Date: February 19, 2025 (Wednesday)

Time: 4:30–6:30pm

Venue: CRT-4.36, 4/F., Run Run Shaw Tower, Centennial Campus, HKU

Speaker: Professor Kenneth Pomeranz, Department of History, the University of Chicago

Respondent: Prof. Loretta Kim, Global and Area Studies, the University of Hong Kong

 

Abstract:

After the Panthay Rebellion in Yunnan (1856-73), the Guizhou Rebellion (1854-73), and French incursions in 1884-85, prospects for more thorough integration of the Southwest into a weakened Chinese state seemed slim.   Yet the next 50 years saw a sharp decline in ethnic violence in these provinces, and greater bureaucratic control of “native chieftains” (tusi).
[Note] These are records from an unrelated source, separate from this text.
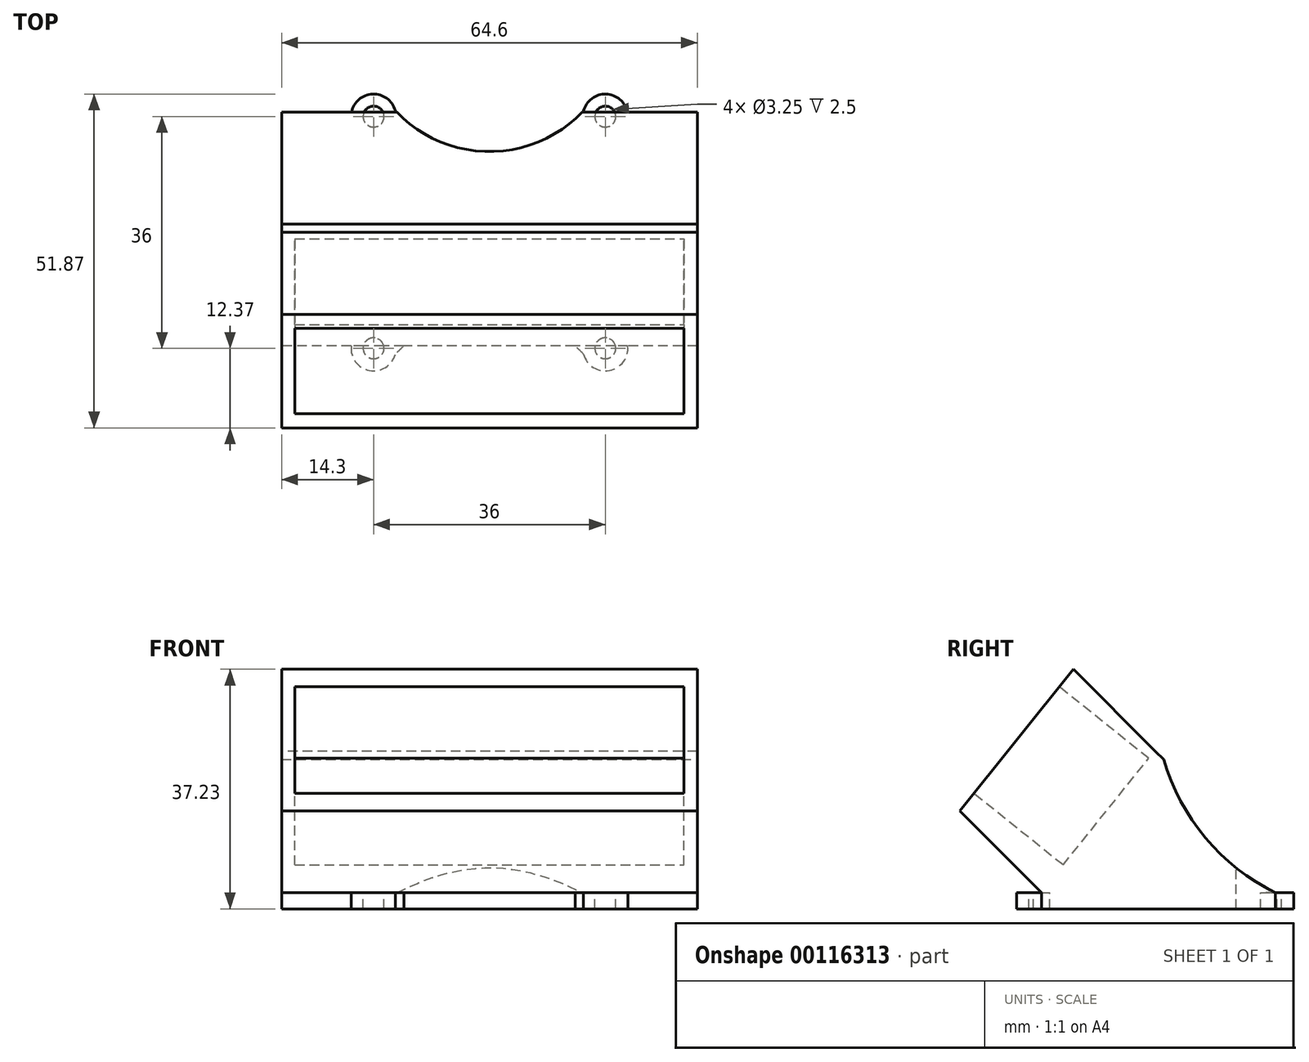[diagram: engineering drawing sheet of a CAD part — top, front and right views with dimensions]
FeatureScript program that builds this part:
annotation { "Feature Type Name" : "Feature", "Feature Type Description" : "" }
export const myFeature = defineFeature(function(context is Context, id is Id, definition is map)
    precondition{}
    {
        {
            var Q0;
            Q0=qCreatedBy(makeId("Top.planeOp"),FACE);
            var sketch = newSketch(context, id + "F0", { "sketchPlane" : qUnion([Q0])});
            skLineSegment(sketch, "E0.bottom", {"start": v(-18, -18) * mm, "end": v(18, -18) * mm, "construction": true});
            skLineSegment(sketch, "E0.top", {"start": v(-18, 18) * mm, "end": v(18, 18) * mm, "construction": true});
            skLineSegment(sketch, "E0.left", {"start": v(-18, -18) * mm, "end": v(-18, 18) * mm, "construction": true});
            skLineSegment(sketch, "E0.right", {"start": v(18, -18) * mm, "end": v(18, 18) * mm, "construction": true});
            skPoint(sketch, "E0.middle", {"position": v(0, 0) * mm});
            skCircle(sketch, "E1", {"center": v(18, 18) * mm, "radius": 1.63 * mm});
            skCircle(sketch, "E2.MirrorC", {"center": v(18, -18) * mm, "radius": 1.63 * mm});
            skCircle(sketch, "E3.MirrorC", {"center": v(-18, -18) * mm, "radius": 1.63 * mm});
            skCircle(sketch, "E4.MirrorC", {"center": v(-18, 18) * mm, "radius": 1.63 * mm});
            skCircle(sketch, "E5", {"center": v(-18, 18) * mm, "radius": 3.5 * mm});
            skCircle(sketch, "E6.MirrorC", {"center": v(-18, -18) * mm, "radius": 3.5 * mm});
            skCircle(sketch, "E7.MirrorC", {"center": v(18, 18) * mm, "radius": 3.5 * mm});
            skCircle(sketch, "E8.MirrorC", {"center": v(18, -18) * mm, "radius": 3.5 * mm});
            skArc(sketch, "E9", {"start": v(-14.63, 18.94) * mm, "mid": v(-0.01, 12.57) * mm, "end": v(14.62, 18.91) * mm});
            skArc(sketch, "E10.MirrorCS", {"start": v(-14.63, -18.94) * mm, "mid": v(-0.01, -12.57) * mm, "end": v(14.62, -18.91) * mm});
            skArc(sketch, "E11", {"start": v(-18.78, -14.59) * mm, "mid": v(-12.5, 0.03) * mm, "end": v(-18.87, 14.6) * mm});
            skArc(sketch, "E12.MirrorCS", {"start": v(18.78, -14.59) * mm, "mid": v(12.5, 0.03) * mm, "end": v(18.87, 14.6) * mm});
            skSolve(sketch);
        }
        {
            var Q0;
            Q0=qCreatedBy(makeId("Right.planeOp"),FACE);
            var sketch = newSketch(context, id + "F1", { "sketchPlane" : qUnion([Q0])});
            skLineSegment(sketch, "E13", {"start": v(0, 0) * mm, "end": v(23, 0) * mm, "construction": true});
            skLineSegment(sketch, "E14", {"start": v(10.63, 12.37) * mm, "end": v(15.74, 17.49) * mm, "construction": true});
            skPoint(sketch, "E15.orphan", {"position": v(-1.75, 24.75) * mm});
            skLineSegment(sketch, "E16.0", {"start": v(-17.64, 0) * mm, "end": v(-30.37, 12.73) * mm});
            skLineSegment(sketch, "E17", {"start": v(23, 0) * mm, "end": v(-17.64, 0) * mm});
            skLineSegment(sketch, "E18", {"start": v(0, 22) * mm, "end": v(23, 0) * mm});
            skLineSegment(sketch, "E19", {"start": v(0, 22) * mm, "end": v(-12.73, 34.73) * mm});
            skLineSegment(sketch, "E20", {"start": v(-30.37, 12.73) * mm, "end": v(-12.73, 34.73) * mm});
            skSolve(sketch);
        }
        {
            var Q0;
            Q0=makeQuery(id+"F1.imprint","IMPRINT",FACE,{"disambiguationData":[TD([[makeQuery(id+"F1.imprint","IMPRINT",EDGE,{"derivedFrom":sQuery(id+"F1.wireOp",EDGE,"E16.0")}),-1.0]])]});
            extrude(context, id + "F2", {"entities" : qUnion([Q0]), "depth" : 32.3 * mm});
        }
        {
            var Q0;
            Q0=makeQuery(id+"F2.opExtrude","CAP_FACE",FACE,{"disambiguationData":[OSD([sQuery(id+"F1.wireOp",EDGE,"E16.0"),sQuery(id+"F1.wireOp",EDGE,"E17"),sQuery(id+"F1.wireOp",EDGE,"E18"),sQuery(id+"F1.wireOp",EDGE,"E19"),sQuery(id+"F1.wireOp",EDGE,"E20")])],"isStart":true});
            extrude(context, id + "F3", {"entities" : qUnion([Q0]), "operationType" : NewBodyOperationType.ADD, "depth" : 32.3 * mm});
        }
        {
            var Q0;
            {var subQ0=sQuery(id+"F1.wireOp",EDGE,"E20");Q0=makeQuery(id+"F3.boolean.opBoolean","MERGE",FACE,{"derivedFrom":[makeQuery(id+"F2.opExtrude","SWEPT_FACE",FACE,{"disambiguationData":[OSD([subQ0])]}),makeQuery(id+"F3.opExtrude","SWEPT_FACE",FACE,{"disambiguationData":[OSD([subQ0])]})]});}
            var sketch = newSketch(context, id + "F4", { "sketchPlane" : qUnion([Q0])});
            skLineSegment(sketch, "E21", {"start": v(0, 19.13) * mm, "end": v(0, -9.06) * mm, "construction": true});
            skLineSegment(sketch, "E22.bottom", {"start": v(-30.22, -5.6) * mm, "end": v(30.23, -5.6) * mm});
            skLineSegment(sketch, "E22.top", {"start": v(-30.23, 15.66) * mm, "end": v(30.23, 15.66) * mm});
            skLineSegment(sketch, "E22.left", {"start": v(-30.22, -5.6) * mm, "end": v(-30.23, 15.66) * mm});
            skLineSegment(sketch, "E22.right", {"start": v(30.23, -5.6) * mm, "end": v(30.23, 15.66) * mm});
            skPoint(sketch, "E22.middle", {"position": v(0, 5.03) * mm});
            skSolve(sketch);
        }
        {
            var Q0;
            Q0=makeQuery(id+"F4.imprint","IMPRINT",FACE,{"disambiguationData":[TD([[makeQuery(id+"F4.imprint","IMPRINT",EDGE,{"derivedFrom":sQuery(id+"F4.wireOp",EDGE,"E22.bottom")}),1.0]])]});
            extrude(context, id + "F5", {"entities" : qUnion([Q0]), "operationType" : NewBodyOperationType.REMOVE, "oppositeDirection" : true, "depth" : 17.8 * mm});
        }
        {
            var Q0;
            Q0=makeQuery(id+"F2.opExtrude","CAP_FACE",FACE,{"disambiguationData":[OSD([sQuery(id+"F1.wireOp",EDGE,"E16.0"),sQuery(id+"F1.wireOp",EDGE,"E17"),sQuery(id+"F1.wireOp",EDGE,"E18"),sQuery(id+"F1.wireOp",EDGE,"E19"),sQuery(id+"F1.wireOp",EDGE,"E20")])],"isStart":false});
            var sketch = newSketch(context, id + "F6", { "sketchPlane" : qUnion([Q0])});
            skArc(sketch, "E23", {"start": v(1.32, 20.74) * mm, "mid": v(7.81, 8.54) * mm, "end": v(18.68, 0) * mm});
            skSolve(sketch);
        }
        {
            var Q0;
            Q0 = qSketchRegion(id + "F0", true);
            extrude(context, id + "F7", {"entities" : qUnion([Q0]), "operationType" : NewBodyOperationType.ADD, "oppositeDirection" : true, "depth" : 2.5 * mm});
        }
        {
            var Q0;
            {var subQ0=sQuery(id+"F6.wireOp",EDGE,"E23");Q0=makeQuery(id+"F6.imprint","IMPRINT",FACE,{"disambiguationData":[TD([[makeQuery(id+"F6.imprint","IMPRINT",EDGE,{"derivedFrom":subQ0}),1.0]])]});}
            extrude(context, id + "F8", {"entities" : qUnion([Q0]), "operationType" : NewBodyOperationType.REMOVE, "oppositeDirection" : true, "depth" : 125 * mm});
        }
        {
            var Q0;
            {var subQ0=sQuery(id+"F0.wireOp",EDGE,"E9");var subQ1=makeQuery(id+"F7.opExtrude","SWEPT_FACE",FACE,{"disambiguationData":[OSD([subQ0])]});var subQ2=sQuery(id+"F1.wireOp",EDGE,"E17");var subQ9=sQuery(id+"F1.wireOp",EDGE,"E18");Q0=makeQuery(id+"F8.boolean.opBoolean","SPLIT",FACE,{"disambiguationData":[TD([subQ1])],"derivedFrom":makeQuery(id+"F7.boolean.opBoolean","SPLIT",FACE,{"disambiguationData":[TD([makeQuery(id+"F2.opExtrude","SWEPT_FACE",FACE,{"disambiguationData":[OSD([subQ9])]})])],"derivedFrom":makeQuery(id+"F3.boolean.opBoolean","MERGE",FACE,{"derivedFrom":[makeQuery(id+"F2.opExtrude","SWEPT_FACE",FACE,{"disambiguationData":[OSD([subQ2])]}),makeQuery(id+"F3.opExtrude","SWEPT_FACE",FACE,{"disambiguationData":[OSD([subQ2])]})]})})});}
            extrude(context, id + "F9", {"entities" : qUnion([Q0]), "operationType" : NewBodyOperationType.REMOVE, "oppositeDirection" : true, "depth" : 25 * mm});
        }
        {
            var Q0;
            {var subQ2=sQuery(id+"F1.wireOp",EDGE,"E17");var subQ7=sQuery(id+"F0.wireOp",EDGE,"E7.MirrorC");var subQ13=sQuery(id+"F1.wireOp",EDGE,"E18");var subQ17=makeQuery(id+"F7.opExtrude","SWEPT_FACE",FACE,{"disambiguationData":[OSD([subQ7])]});Q0=makeQuery(id+"F8.boolean.opBoolean","SPLIT",FACE,{"disambiguationData":[TD([subQ17])],"derivedFrom":makeQuery(id+"F7.boolean.opBoolean","SPLIT",FACE,{"disambiguationData":[TD([makeQuery(id+"F2.opExtrude","SWEPT_FACE",FACE,{"disambiguationData":[OSD([subQ13])]})])],"derivedFrom":makeQuery(id+"F3.boolean.opBoolean","MERGE",FACE,{"derivedFrom":[makeQuery(id+"F2.opExtrude","SWEPT_FACE",FACE,{"disambiguationData":[OSD([subQ2])]}),makeQuery(id+"F3.opExtrude","SWEPT_FACE",FACE,{"disambiguationData":[OSD([subQ2])]})]})})});}
            var Q1;
            {var subQ6=sQuery(id+"F0.wireOp",EDGE,"E5");var subQ10=sQuery(id+"F1.wireOp",EDGE,"E18");var subQ11=sQuery(id+"F1.wireOp",EDGE,"E17");var subQ16=makeQuery(id+"F7.opExtrude","SWEPT_FACE",FACE,{"disambiguationData":[OSD([subQ6])]});Q1=makeQuery(id+"F8.boolean.opBoolean","SPLIT",FACE,{"disambiguationData":[TD([subQ16])],"derivedFrom":makeQuery(id+"F7.boolean.opBoolean","SPLIT",FACE,{"disambiguationData":[TD([makeQuery(id+"F2.opExtrude","SWEPT_FACE",FACE,{"disambiguationData":[OSD([subQ10])]})])],"derivedFrom":makeQuery(id+"F3.boolean.opBoolean","MERGE",FACE,{"derivedFrom":[makeQuery(id+"F2.opExtrude","SWEPT_FACE",FACE,{"disambiguationData":[OSD([subQ11])]}),makeQuery(id+"F3.opExtrude","SWEPT_FACE",FACE,{"disambiguationData":[OSD([subQ11])]})]})})});}
            var Q2;
            {var subQ1=sQuery(id+"F0.wireOp",EDGE,"E10.MirrorCS");var subQ2=sQuery(id+"F1.wireOp",EDGE,"E17");Q2=makeQuery(id+"F7.boolean.opBoolean","SPLIT",FACE,{"disambiguationData":[TD([makeQuery(id+"F7.opExtrude","SWEPT_FACE",FACE,{"disambiguationData":[OSD([subQ1])]})])],"derivedFrom":makeQuery(id+"F3.boolean.opBoolean","MERGE",FACE,{"derivedFrom":[makeQuery(id+"F2.opExtrude","SWEPT_FACE",FACE,{"disambiguationData":[OSD([subQ2])]}),makeQuery(id+"F3.opExtrude","SWEPT_FACE",FACE,{"disambiguationData":[OSD([subQ2])]})]})});}
            var Q3;
            Q3=makeQuery(id+"F7.opExtrude","CAP_FACE",FACE,{"disambiguationData":[OSD([sQuery(id+"F0.wireOp",EDGE,"E1"),sQuery(id+"F0.wireOp",EDGE,"E2.MirrorC"),sQuery(id+"F0.wireOp",EDGE,"E3.MirrorC"),sQuery(id+"F0.wireOp",EDGE,"E4.MirrorC"),sQuery(id+"F0.wireOp",EDGE,"E5"),sQuery(id+"F0.wireOp",EDGE,"E6.MirrorC"),sQuery(id+"F0.wireOp",EDGE,"E7.MirrorC"),sQuery(id+"F0.wireOp",EDGE,"E8.MirrorC"),sQuery(id+"F0.wireOp",EDGE,"E9"),sQuery(id+"F0.wireOp",EDGE,"E10.MirrorCS"),sQuery(id+"F0.wireOp",EDGE,"E11"),sQuery(id+"F0.wireOp",EDGE,"E12.MirrorCS")])],"isStart":false});
            extrude(context, id + "F10", {"entities" : qUnion([Q0, Q1, Q2]), "operationType" : NewBodyOperationType.ADD, "endBound" : BoundingType.UP_TO_SURFACE, "endBoundEntityFace" : qUnion([Q3]), "depth" : 25 * mm});
        }
    });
Valuable resources in ethnically mixed areas, especially mines, were exploited on an increasing scale,  and often helped fund provincial state-building projects, which were coopted by the Nationalists from the mid-1930s onward. This paper examines demographic, ideological, and political-economic roots of this development, as well as the inadvertent contributions of foreign powers to this consolidation. Comparisons with the Northwest will help pinpoint the particularities of the southwestern story.

 

Speaker’s Bio:

Professor Pomeranz is University Professor of Modern Chinese History and the College at the University of Chicago. He is the author of The Great Divergence: China, Europe and the Making of the Modern World Economy (Princeton, 2000), The Making of a Hinterland: State, Society and Economy in Inland North China, 1853–1937 (California, 1993), both of which won the American Historical Association's John K. Fairbank Prize. He is also the author of many other books, articles and edited collections. 


All are welcome. No registration is required.